## Source material
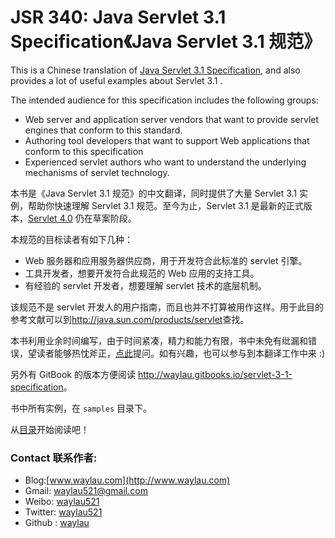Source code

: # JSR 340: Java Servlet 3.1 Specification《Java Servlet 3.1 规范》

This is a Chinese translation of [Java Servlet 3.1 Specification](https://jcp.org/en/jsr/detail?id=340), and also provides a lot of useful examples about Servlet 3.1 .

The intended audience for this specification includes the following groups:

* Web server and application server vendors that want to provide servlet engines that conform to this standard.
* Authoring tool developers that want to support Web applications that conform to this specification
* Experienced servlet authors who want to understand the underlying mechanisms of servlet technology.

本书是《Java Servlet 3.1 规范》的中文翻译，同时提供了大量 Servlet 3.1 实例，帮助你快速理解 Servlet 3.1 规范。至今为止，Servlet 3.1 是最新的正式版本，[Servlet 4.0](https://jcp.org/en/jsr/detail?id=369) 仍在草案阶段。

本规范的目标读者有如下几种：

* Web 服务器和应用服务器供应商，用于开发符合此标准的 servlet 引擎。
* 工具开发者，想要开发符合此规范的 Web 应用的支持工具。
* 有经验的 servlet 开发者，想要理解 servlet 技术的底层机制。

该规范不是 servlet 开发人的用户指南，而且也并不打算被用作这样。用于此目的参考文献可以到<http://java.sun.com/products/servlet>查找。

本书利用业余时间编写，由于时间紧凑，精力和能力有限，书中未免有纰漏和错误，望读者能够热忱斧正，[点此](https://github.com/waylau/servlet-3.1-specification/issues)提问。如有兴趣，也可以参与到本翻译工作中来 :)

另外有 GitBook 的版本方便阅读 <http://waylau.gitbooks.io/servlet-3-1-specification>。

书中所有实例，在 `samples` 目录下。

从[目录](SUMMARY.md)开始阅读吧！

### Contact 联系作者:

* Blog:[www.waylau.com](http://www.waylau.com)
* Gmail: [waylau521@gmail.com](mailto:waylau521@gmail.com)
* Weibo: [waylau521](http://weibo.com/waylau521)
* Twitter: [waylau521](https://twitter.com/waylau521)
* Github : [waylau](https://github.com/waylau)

## How to complete this task
Rewrite the source text of the entries above so that "servlet engines" becomes "servlet containers", keeping everything else unchanged. Leave the pictures out of your answer.

## Output of the exercise
Source code

: # JSR 340: Java Servlet 3.1 Specification《Java Servlet 3.1 规范》

This is a Chinese translation of [Java Servlet 3.1 Specification](https://jcp.org/en/jsr/detail?id=340), and also provides a lot of useful examples about Servlet 3.1 .

The intended audience for this specification includes the following groups:

* Web server and application server vendors that want to provide servlet containers that conform to this standard.
* Authoring tool developers that want to support Web applications that conform to this specification
* Experienced servlet authors who want to understand the underlying mechanisms of servlet technology.

本书是《Java Servlet 3.1 规范》的中文翻译，同时提供了大量 Servlet 3.1 实例，帮助你快速理解 Servlet 3.1 规范。至今为止，Servlet 3.1 是最新的正式版本，[Servlet 4.0](https://jcp.org/en/jsr/detail?id=369) 仍在草案阶段。

本规范的目标读者有如下几种：

* Web 服务器和应用服务器供应商，用于开发符合此标准的 servlet 引擎。
* 工具开发者，想要开发符合此规范的 Web 应用的支持工具。
* 有经验的 servlet 开发者，想要理解 servlet 技术的底层机制。

该规范不是 servlet 开发人的用户指南，而且也并不打算被用作这样。用于此目的参考文献可以到<http://java.sun.com/products/servlet>查找。

本书利用业余时间编写，由于时间紧凑，精力和能力有限，书中未免有纰漏和错误，望读者能够热忱斧正，[点此](https://github.com/waylau/servlet-3.1-specification/issues)提问。如有兴趣，也可以参与到本翻译工作中来 :)

另外有 GitBook 的版本方便阅读 <http://waylau.gitbooks.io/servlet-3-1-specification>。

书中所有实例，在 `samples` 目录下。

从[目录](SUMMARY.md)开始阅读吧！

### Contact 联系作者:

* Blog:[www.waylau.com](http://www.waylau.com)
* Gmail: [waylau521@gmail.com](mailto:waylau521@gmail.com)
* Weibo: [waylau521](http://weibo.com/waylau521)
* Twitter: [waylau521](https://twitter.com/waylau521)
* Github : [waylau](https://github.com/waylau)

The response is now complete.